The Washington statute on which the two panels of the Washington Court of Appeals relied, however, explicitly gives the trial court wide discretion in division of separate property. See Wash.Rev.Code Ann. § 26.09.080 (Cum.1986).1 The New Mexico statute is more limited. See NMSA 1978, § 40-4-7(B) (Repl.Pamp.1989). On final hearing, a New Mexico court may award either party such a reasonable portion of a spouse’s separate property as alimony, as under the circumstances of the case may seem just and proper. In this case, although wife requested alimony, the trial court found she had failed to show need.2 That finding was not challenged on appeal; wife did not file a cross-appeal, nor has she raised the issue for purposes of enabling this court to affirm. See SCRA 1986, 12-201(B), (C) (Cum.Supp.1990). Consequently, any error in the failure to award alimony has not been preserved on appeal.

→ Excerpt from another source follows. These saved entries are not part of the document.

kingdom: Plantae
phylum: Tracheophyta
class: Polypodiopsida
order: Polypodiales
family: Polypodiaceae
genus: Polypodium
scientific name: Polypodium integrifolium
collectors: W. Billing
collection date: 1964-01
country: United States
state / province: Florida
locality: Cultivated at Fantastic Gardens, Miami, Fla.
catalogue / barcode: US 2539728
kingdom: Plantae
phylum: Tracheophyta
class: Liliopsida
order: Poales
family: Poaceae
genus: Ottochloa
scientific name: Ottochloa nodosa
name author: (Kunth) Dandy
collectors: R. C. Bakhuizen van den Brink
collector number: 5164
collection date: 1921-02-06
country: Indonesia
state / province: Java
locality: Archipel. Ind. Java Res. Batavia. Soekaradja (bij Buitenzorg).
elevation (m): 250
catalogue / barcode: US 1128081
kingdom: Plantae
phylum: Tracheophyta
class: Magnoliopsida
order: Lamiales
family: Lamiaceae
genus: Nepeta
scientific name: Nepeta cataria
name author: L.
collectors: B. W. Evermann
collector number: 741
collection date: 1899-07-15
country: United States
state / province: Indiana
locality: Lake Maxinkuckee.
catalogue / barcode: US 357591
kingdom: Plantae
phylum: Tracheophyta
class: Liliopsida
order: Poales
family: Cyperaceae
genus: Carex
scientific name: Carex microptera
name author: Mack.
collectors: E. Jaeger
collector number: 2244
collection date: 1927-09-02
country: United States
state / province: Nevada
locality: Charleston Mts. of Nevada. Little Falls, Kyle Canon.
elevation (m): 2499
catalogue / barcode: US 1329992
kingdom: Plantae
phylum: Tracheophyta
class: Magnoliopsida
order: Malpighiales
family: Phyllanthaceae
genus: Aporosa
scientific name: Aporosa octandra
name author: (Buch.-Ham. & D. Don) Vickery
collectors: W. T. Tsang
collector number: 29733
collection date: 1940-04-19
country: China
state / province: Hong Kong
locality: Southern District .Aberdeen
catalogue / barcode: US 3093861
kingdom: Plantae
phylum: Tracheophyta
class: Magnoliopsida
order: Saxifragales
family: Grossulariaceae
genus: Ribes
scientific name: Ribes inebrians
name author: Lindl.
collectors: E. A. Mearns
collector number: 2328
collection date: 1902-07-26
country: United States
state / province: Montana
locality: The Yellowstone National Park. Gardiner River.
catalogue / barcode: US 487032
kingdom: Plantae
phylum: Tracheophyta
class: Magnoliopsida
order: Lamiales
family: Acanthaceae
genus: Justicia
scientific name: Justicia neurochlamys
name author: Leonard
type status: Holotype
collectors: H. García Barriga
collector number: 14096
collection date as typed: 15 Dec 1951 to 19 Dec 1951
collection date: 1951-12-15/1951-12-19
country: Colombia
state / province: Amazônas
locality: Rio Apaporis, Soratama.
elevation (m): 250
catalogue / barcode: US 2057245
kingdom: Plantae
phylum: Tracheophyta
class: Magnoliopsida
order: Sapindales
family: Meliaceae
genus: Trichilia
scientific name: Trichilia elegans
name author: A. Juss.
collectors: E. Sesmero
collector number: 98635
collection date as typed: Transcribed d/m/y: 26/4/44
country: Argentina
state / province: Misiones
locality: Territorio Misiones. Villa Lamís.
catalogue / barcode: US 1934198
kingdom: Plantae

Therefore, that portion of the final decree awarding wife an interest in the payments due under the Deed of Trust is vacated, and the case is remanded for further proceedings consistent with this opinion. On remand, the court in its discretion may reconsider the fairness and equity of the balance of the property division and make whatever adjustments are necessary to achieve a fair and equitable division and disposition of the parties’ property and other interests. See Blake v. Blake, 102 N.M. 354, 695 P.2d 838 (Ct.App.1985); cf. In re Marriage of Johnson (mischaraeterization of inflationary increases as community property required remand to trial court so that it might consider fairness and equity of its property division). No attorney fees are awarded. Husband shall recover his appellate costs.

IT IS SO ORDERED.

BIVINS, C.J., and DONNELLY, J., concur.